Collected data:
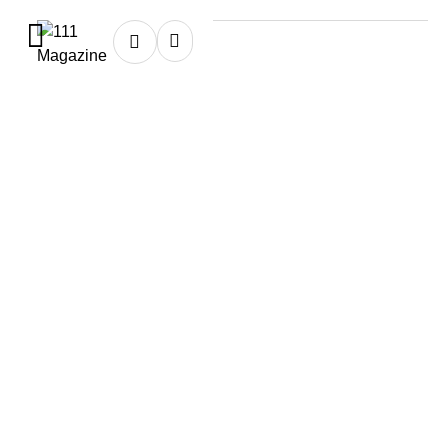
Home
★
boobs
boobs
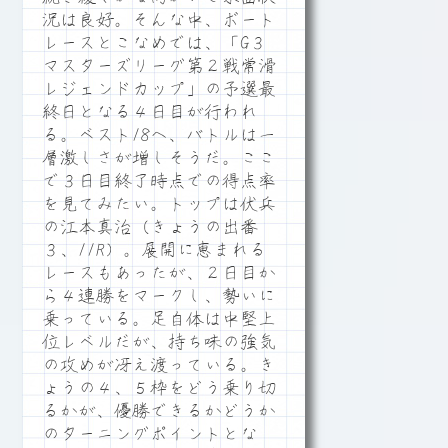
況は良好。そんな中、ボート
レースとこなめでは、「G３
マスターズリーグ第２戦常滑
レジェンドカップ」の予選最
終日となる４日目が行われ
る。ベスト18へ、バトルは一
層激しさが増しそうだ。ここ
で３日目終了時点での得点率
を見てみたい。トップは伏兵
の江本真治（きょうの出番
３、11R）。展開に恵まれる
レースもあったが、２日目か
ら４連勝をマークし、勢いに
乗っている。足自体は中堅上
位レベルだが、持ち味の強気
の攻めが冴え渡っている。き
ょうの４、５枠をどう乗り切
るかが、優勝できるかどうか
のターニングポイントとな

• Work to be completed: Repeat the entries word for word and skip the pictures.

• Reply to the task:
Home
★
boobs
boobs
況は良好。そんな中、ボート
レースとこなめでは、「G３
マスターズリーグ第２戦常滑
レジェンドカップ」の予選最
終日となる４日目が行われ
る。ベスト18へ、バトルは一
層激しさが増しそうだ。ここ
で３日目終了時点での得点率
を見てみたい。トップは伏兵
の江本真治（きょうの出番
３、11R）。展開に恵まれる
レースもあったが、２日目か
ら４連勝をマークし、勢いに
乗っている。足自体は中堅上
位レベルだが、持ち味の強気
の攻めが冴え渡っている。き
ょうの４、５枠をどう乗り切
るかが、優勝できるかどうか
のターニングポイントとな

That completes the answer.